Results and Analysis
Final Results
The Phi-Mamba model, distilled using MOHAWK, outperforms previous subquadratic models on various benchmarks while using significantly fewer training tokens. The hybrid variant, Hybrid-Phi-Mamba, also shows strong performance, closely matching the pure attention Transformer architecture.
Stage 3 Analysis
End-to-end distillation significantly improves performance, especially when combined with the previous stages. Freezing all components except the Mamba-2 sequence mixer during this stage does not significantly impact performance, highlighting the efficiency of the MOHAWK process.
Stage 2 Analysis
Hidden-state alignment improves downstream performance, with better-aligned initializations leading to lower perplexities and higher accuracies. This stage is crucial for the overall success of the distillation process.
Stage 1 Analysis
Matrix orientation provides foundational benefits that enhance performance in later stages. Even a small amount of training in this stage can significantly improve hidden-state distances and downstream metrics.
Hybrid Phi-Mamba Model
Hybrid models that integrate attention mechanisms with SSM layers show improved performance.

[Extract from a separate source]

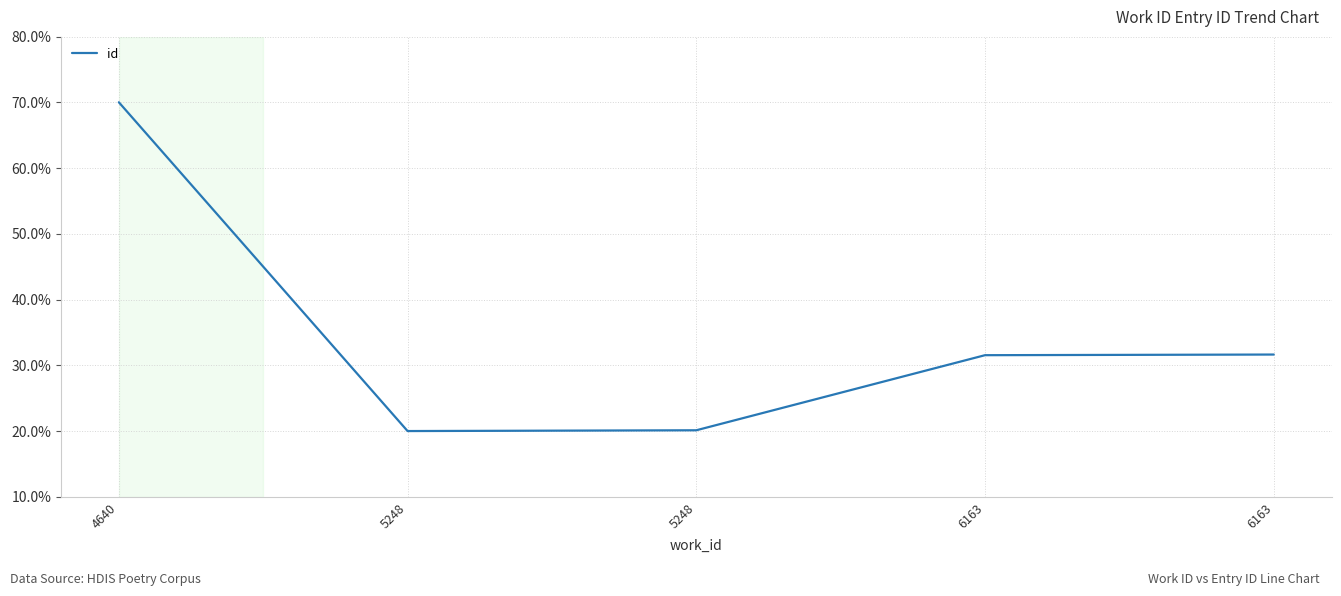

Is this an area chart (filled region under the line)?

No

The Hybrid-Phi-Mamba model, with only four attention layers, achieves strong results on downstream tasks.
Self-Attention Approximation
Mamba-2’s ability to approximate self-attention matrices is validated through experiments. The SSD matrix family provides the closest approximation, correlating with better model performance.
Overall Conclusion
The MOHAWK framework successfully distills knowledge from pretrained Transformer models into subquadratic models like Mamba-2, leveraging the extensive training resources invested in Transformers. This multi-stage distillation process significantly improves the performance of subquadratic models, making them viable alternatives for various NLP tasks. Future research should explore the role of sequence mixing layers in subquadratic models and further optimize the distillation process for hybrid architectures.